The schema_xsd relation contains the references to XSDs that are found in the XML Web XML Collection. It maps it to the locally downloaded XSD in the XML Web References Schema Collection.
| Field | Description |
| id (int, key) | ID of the tupel. |
| schemaid (int, foreign key) | The id of the XSD schema. It corresponds with the id in the filename of the file in the referenced schema collection: /xsd/<id>.dtd |
| fileid (int, foreign key) | This is the unique identifier of a file in the XML Web XML collection, that contains a reference to the XSD specified in 'schemaid' |
| reconstructedurl (text) | The URL from which the XSD was retrieved. It might be reconstructed from a relative url. |
| compiles (enum(true,false)) | TRUE if the schema can be compiled (contains no errors) |
From how many different web sites are the files in the collection downloaded?
SELECT count(distinct basedomain)
FROM `file`
WHERE id NOT IN (SELECT distinct duplicate
FROM duplicate_def5);
96.650 different web sites
What percentage of documents in the collection specify an encoding in the Content-Type HTTP-header?
SELECT count(*) as count,
(count(*) / (SELECT count(*) FROM file) *100) as percentage
FROM encoding
WHERE headerencoding IS NOT NULL;
+-------+------------+ | count | percentage | +-------+------------+ | 42669 | 23.6210 | +-------+------------+ 1 row in set (0.01 sec)

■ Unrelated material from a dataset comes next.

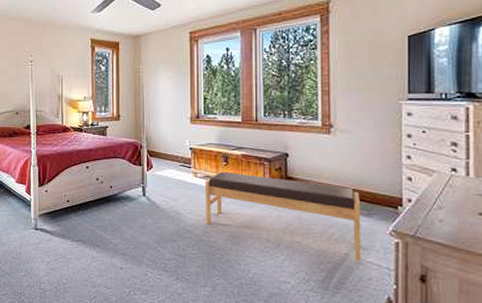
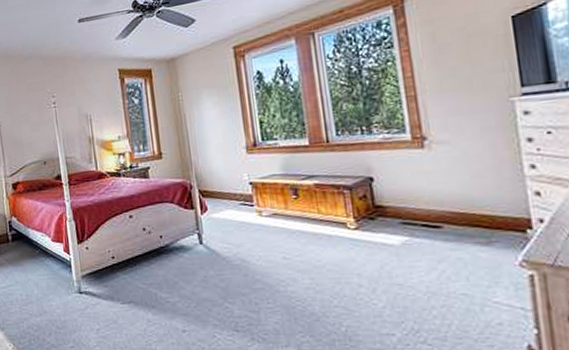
bench: present [205,171,361,262] -> none [272,206,486,303]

What percentage of DTDs in the collection can be compiled?
SELECT compilestrue,
( compilestrue / ( compilestrue + compilesfalse) ) as percentagetrue,
compilesfalse,
( compilesfalse / ( compilestrue + compilesfalse ) ) as percentagefalse
FROM (SELECT count(distinct schemaid) as compilestrue
FROM schema_dtd
WHERE compiles='true') as t1,
(SELECT count(distinct schemaid) as compilesfalse
FROM schema_dtd
WHERE compiles='false') as t2
+--------------+----------------+---------------+-----------------+ | compilestrue | percentagetrue | compilesfalse | percentagefalse | +--------------+----------------+---------------+-----------------+ | 909 | 0.6611 | 466 | 0.3389 | +--------------+----------------+---------------+-----------------+ 1 row in set (0.05 sec)

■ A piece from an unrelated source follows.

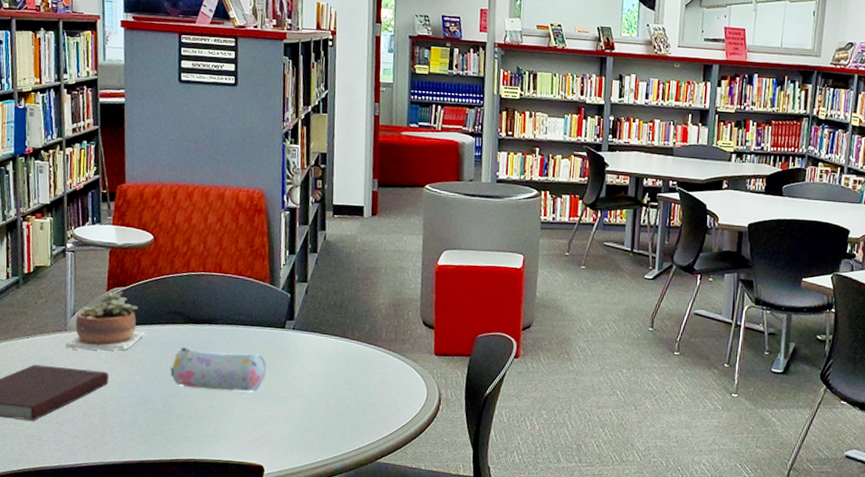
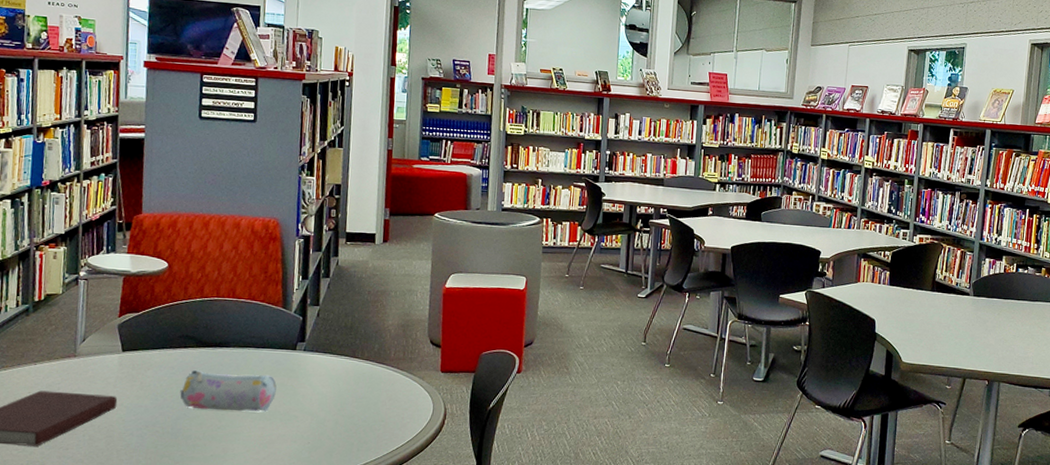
succulent plant: present [66,291,145,351] -> none [74,317,156,375]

66.1% of DTDs can be compiled.
What is the filesize of the largest file that is well-formed?
SELECT max(calculatedfilesize)
FROM file
WHERE id NOT IN (SELECT fileid
FROM convenience_fileswithfatalerror);
716853016 bytes
SPSS was used for correlation and regression analysis. The values were extracted from the XML Web XML Metadata Database.
This file has data of all files that contain a fatal error during well-formedness parsing. It has (1) the id of the file, (2) the amount of fatal errors that were found in the file, (3) the calculated filesize of the file.

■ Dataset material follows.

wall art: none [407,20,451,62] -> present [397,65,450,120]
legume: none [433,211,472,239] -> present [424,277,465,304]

This file has data of all files in the collection. It has (1) the id of the file, (2) the calculated filesize of the file, (3) whether or not it contain a fatal error (0=false, 1=true).
This file has data of all files that reference a DTD. It has (1) the id of the file, (2) whether or not the DTD that is referenced can be compiled (0=false, 1=true), (3) whether or not the file contain a fatal error (0=false, 1=true).
This file has data of all files in the collection. It has (1) the id of the file, (2) the domainnam extension (UNKNOWN if not available), (3) the filename extension (UNKNOWN if not available), whether or not the file validates with the schema it references (0=false, 1=true), (5+) the value of all HTTP 1.1 headers (UNKNOWN if not available).